Exercise aim ->
Rewrite the data from the line with "Can you tell" to the line with "dist [0.000610, 0.000051]", replacing "view" with "image" and keeping everything else the same. Leave out the pictures.

Data extracts ->
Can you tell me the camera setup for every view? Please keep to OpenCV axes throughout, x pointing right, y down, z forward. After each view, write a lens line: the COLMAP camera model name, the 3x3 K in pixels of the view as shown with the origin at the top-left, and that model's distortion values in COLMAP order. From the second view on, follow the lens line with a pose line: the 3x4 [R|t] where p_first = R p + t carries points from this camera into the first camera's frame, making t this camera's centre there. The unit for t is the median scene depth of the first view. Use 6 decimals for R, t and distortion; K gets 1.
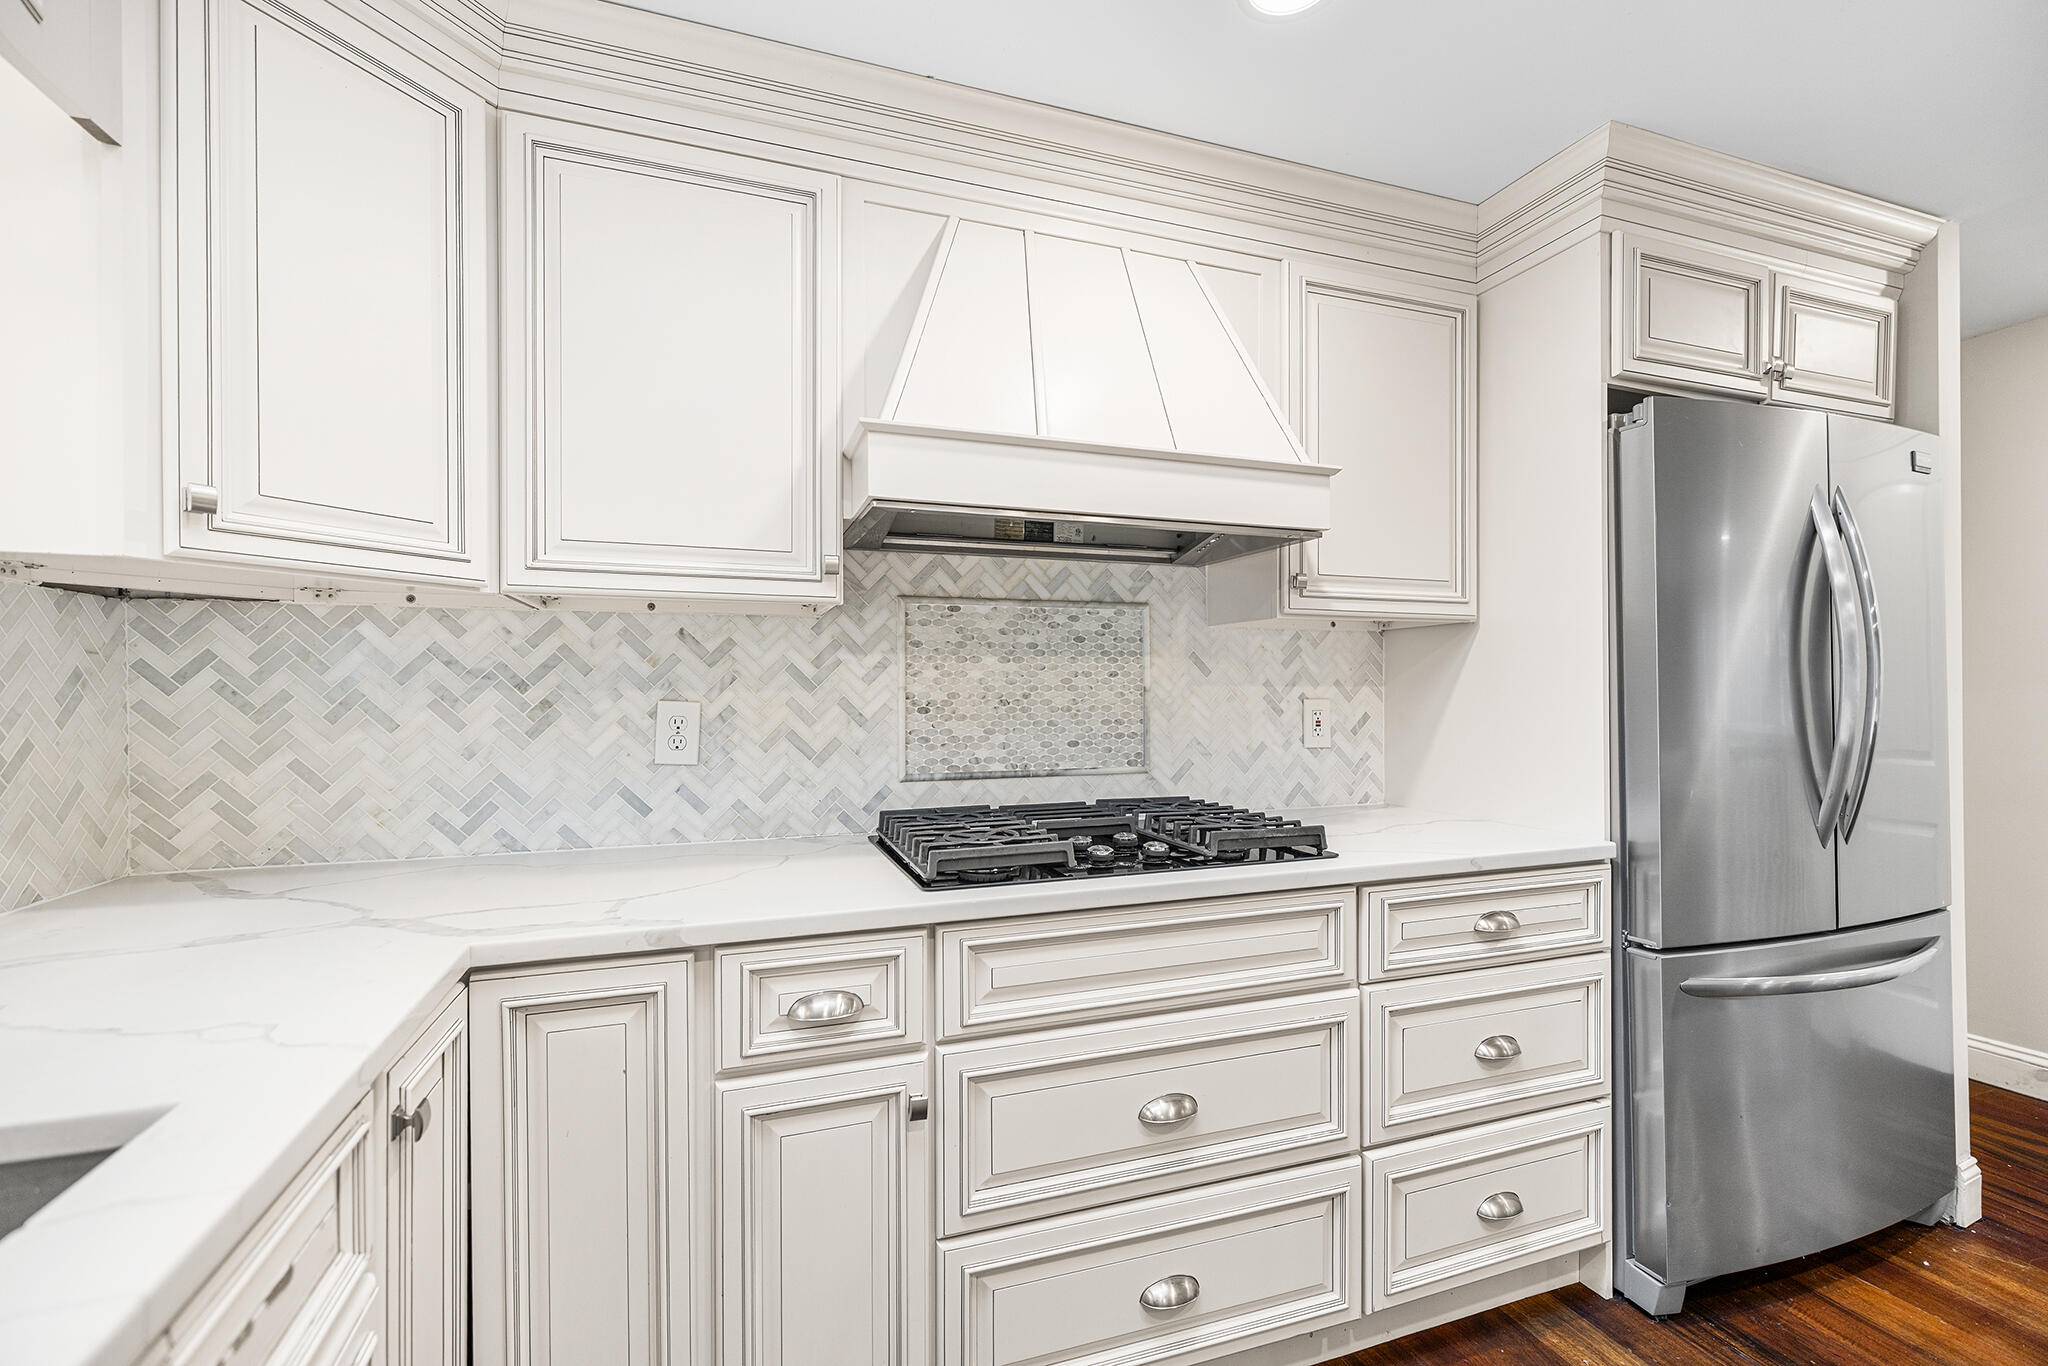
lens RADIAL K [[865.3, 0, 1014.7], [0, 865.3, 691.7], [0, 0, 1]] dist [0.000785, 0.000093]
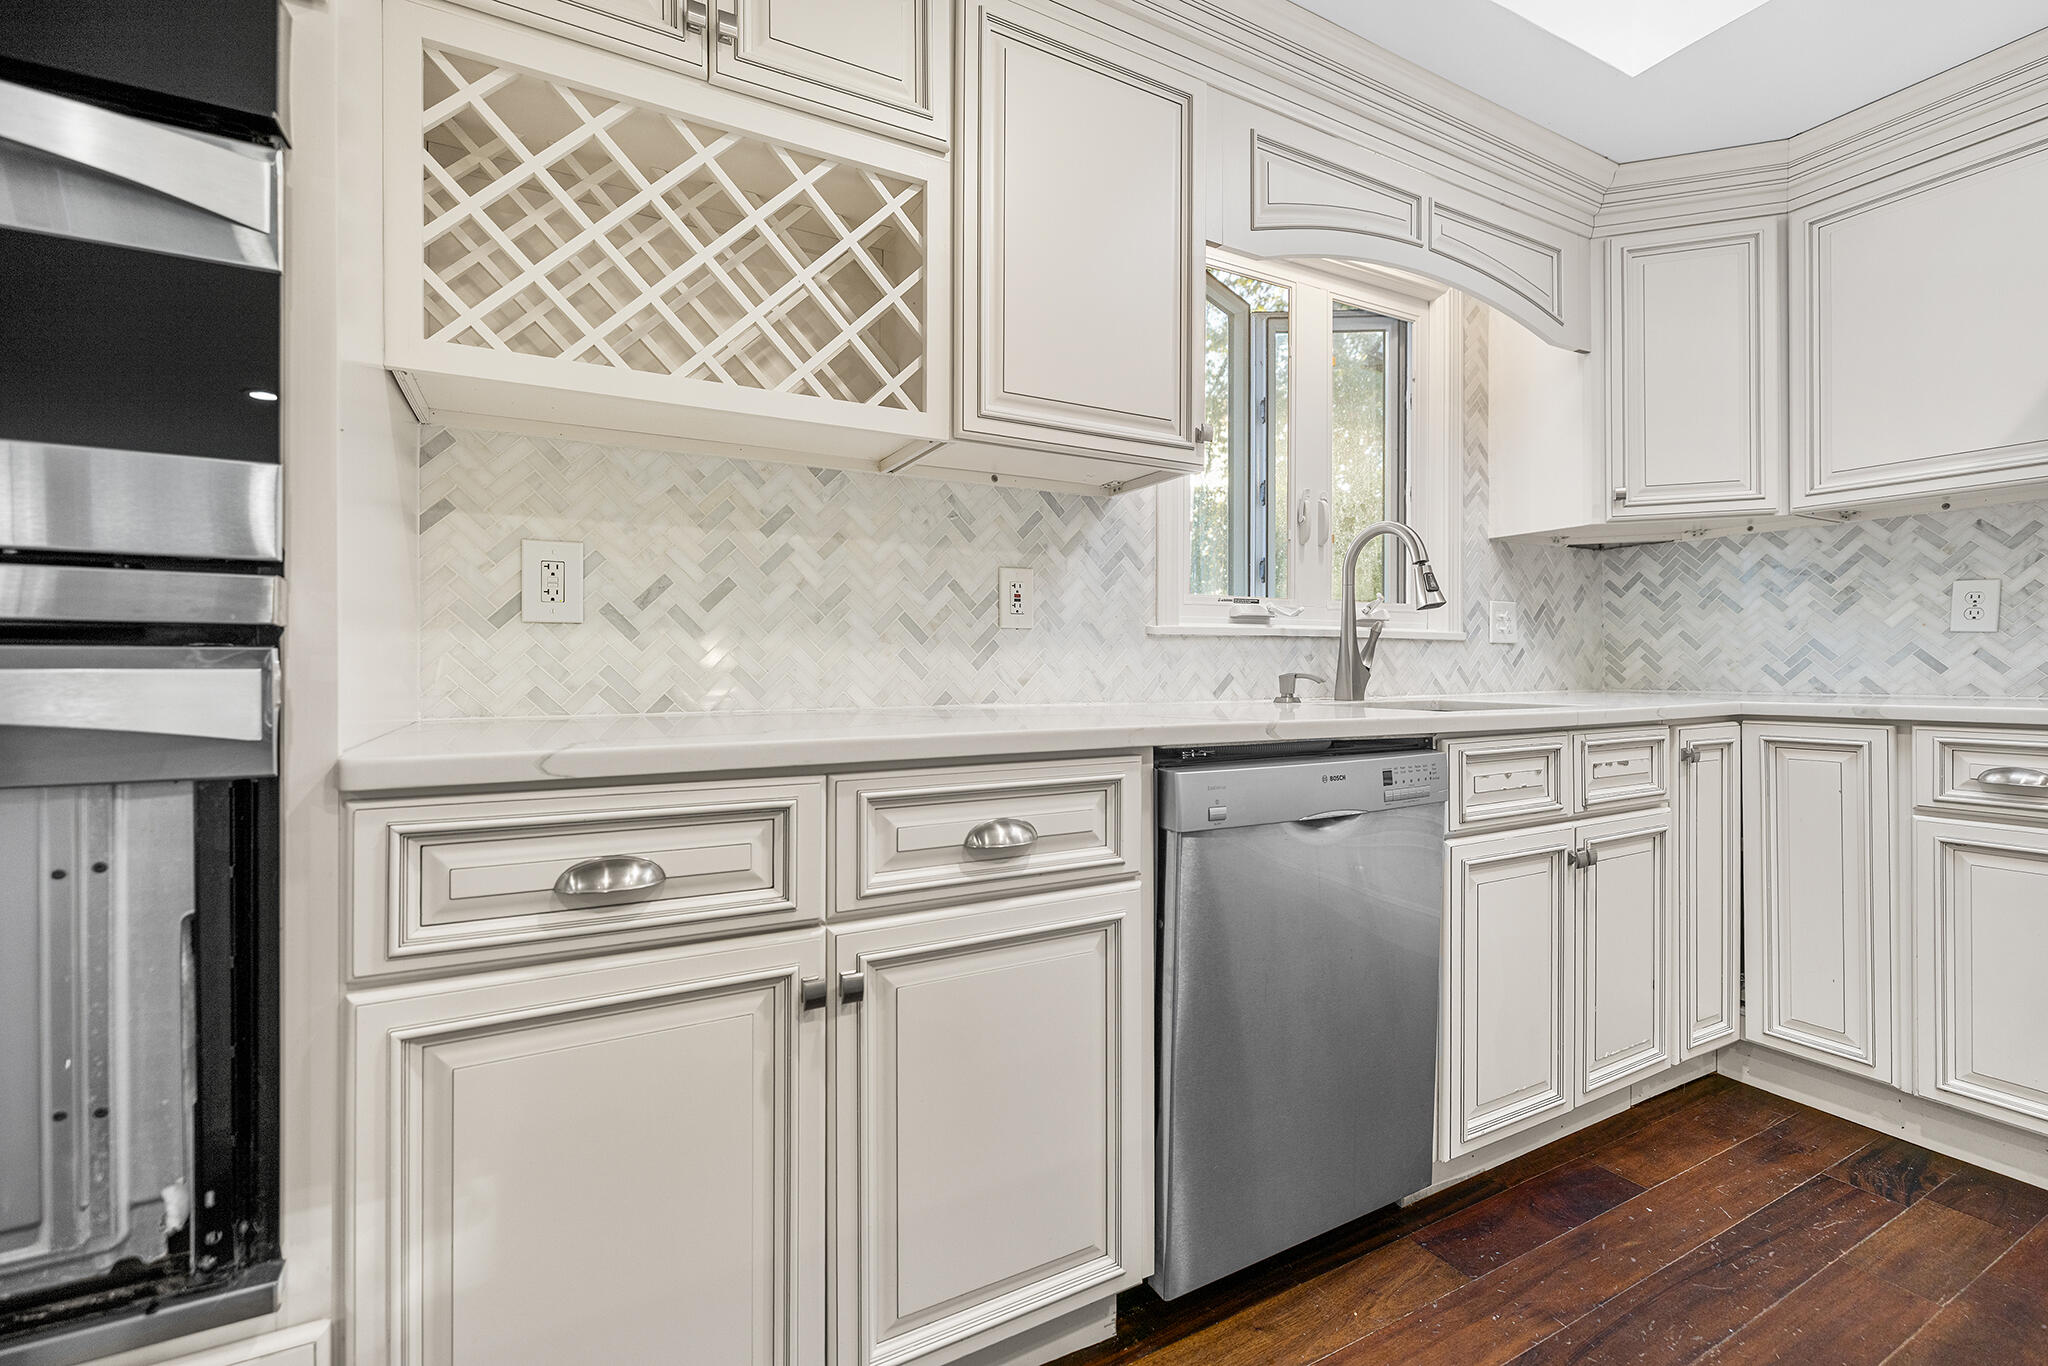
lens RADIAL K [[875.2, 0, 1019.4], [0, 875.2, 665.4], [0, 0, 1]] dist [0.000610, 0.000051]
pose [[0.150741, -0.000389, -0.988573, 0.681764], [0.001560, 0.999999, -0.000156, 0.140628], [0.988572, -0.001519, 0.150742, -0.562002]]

==

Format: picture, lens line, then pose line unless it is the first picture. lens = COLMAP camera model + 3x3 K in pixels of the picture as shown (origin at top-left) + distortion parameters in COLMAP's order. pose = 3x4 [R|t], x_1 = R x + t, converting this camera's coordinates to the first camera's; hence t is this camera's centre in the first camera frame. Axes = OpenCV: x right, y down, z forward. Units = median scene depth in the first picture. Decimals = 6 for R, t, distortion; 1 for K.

Answer to this problem ->
Can you tell me the camera setup for every image? Please keep to OpenCV axes throughout, x pointing right, y down, z forward. After each image, write a lens line: the COLMAP camera model name, the 3x3 K in pixels of the image as shown with the origin at the top-left, and that model's distortion values in COLMAP order. From the second image on, follow the lens line with a pose line: the 3x4 [R|t] where p_first = R p + t carries points from this camera into the first camera's frame, making t this camera's centre there. The unit for t is the median scene depth of the first image. Use 6 decimals for R, t and distortion; K gets 1.
lens RADIAL K [[865.3, 0, 1014.7], [0, 865.3, 691.7], [0, 0, 1]] dist [0.000785, 0.000093]
lens RADIAL K [[875.2, 0, 1019.4], [0, 875.2, 665.4], [0, 0, 1]] dist [0.000610, 0.000051]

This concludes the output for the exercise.